## [Description of the task]
The answer should consist of each line below that contains the word "Удальцова".

[Extracted page text data]

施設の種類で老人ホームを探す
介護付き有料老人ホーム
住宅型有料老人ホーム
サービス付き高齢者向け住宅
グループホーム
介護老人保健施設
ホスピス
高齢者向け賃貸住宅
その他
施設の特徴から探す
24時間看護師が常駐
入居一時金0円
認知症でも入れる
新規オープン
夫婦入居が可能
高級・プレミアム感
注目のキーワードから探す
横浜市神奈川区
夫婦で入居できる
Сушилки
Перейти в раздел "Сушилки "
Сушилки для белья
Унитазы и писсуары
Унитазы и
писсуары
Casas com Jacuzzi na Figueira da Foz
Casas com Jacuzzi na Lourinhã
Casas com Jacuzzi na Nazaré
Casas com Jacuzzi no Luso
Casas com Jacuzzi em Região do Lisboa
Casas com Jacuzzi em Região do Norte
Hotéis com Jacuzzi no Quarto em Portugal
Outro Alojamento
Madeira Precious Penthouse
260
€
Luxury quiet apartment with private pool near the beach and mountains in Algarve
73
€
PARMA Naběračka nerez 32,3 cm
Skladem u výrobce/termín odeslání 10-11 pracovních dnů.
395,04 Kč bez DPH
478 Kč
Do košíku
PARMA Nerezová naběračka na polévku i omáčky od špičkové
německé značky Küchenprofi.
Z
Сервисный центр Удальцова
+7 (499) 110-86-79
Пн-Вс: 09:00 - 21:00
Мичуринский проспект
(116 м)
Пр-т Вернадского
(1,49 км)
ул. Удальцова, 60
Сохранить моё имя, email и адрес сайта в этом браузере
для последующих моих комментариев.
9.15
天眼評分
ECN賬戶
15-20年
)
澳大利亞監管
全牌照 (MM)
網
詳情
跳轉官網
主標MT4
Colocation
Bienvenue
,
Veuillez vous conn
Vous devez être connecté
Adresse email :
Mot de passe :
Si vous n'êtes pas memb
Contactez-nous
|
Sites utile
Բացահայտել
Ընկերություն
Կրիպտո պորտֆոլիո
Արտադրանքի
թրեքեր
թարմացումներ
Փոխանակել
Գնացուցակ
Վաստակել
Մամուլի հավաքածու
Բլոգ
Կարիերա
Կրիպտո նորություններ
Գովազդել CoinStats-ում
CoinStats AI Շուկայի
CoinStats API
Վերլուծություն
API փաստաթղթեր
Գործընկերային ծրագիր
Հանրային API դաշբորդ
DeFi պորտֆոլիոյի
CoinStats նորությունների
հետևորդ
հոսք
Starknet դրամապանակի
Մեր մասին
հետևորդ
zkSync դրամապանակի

## [Response]
Сервисный центр Удальцова
ул. Удальцова, 60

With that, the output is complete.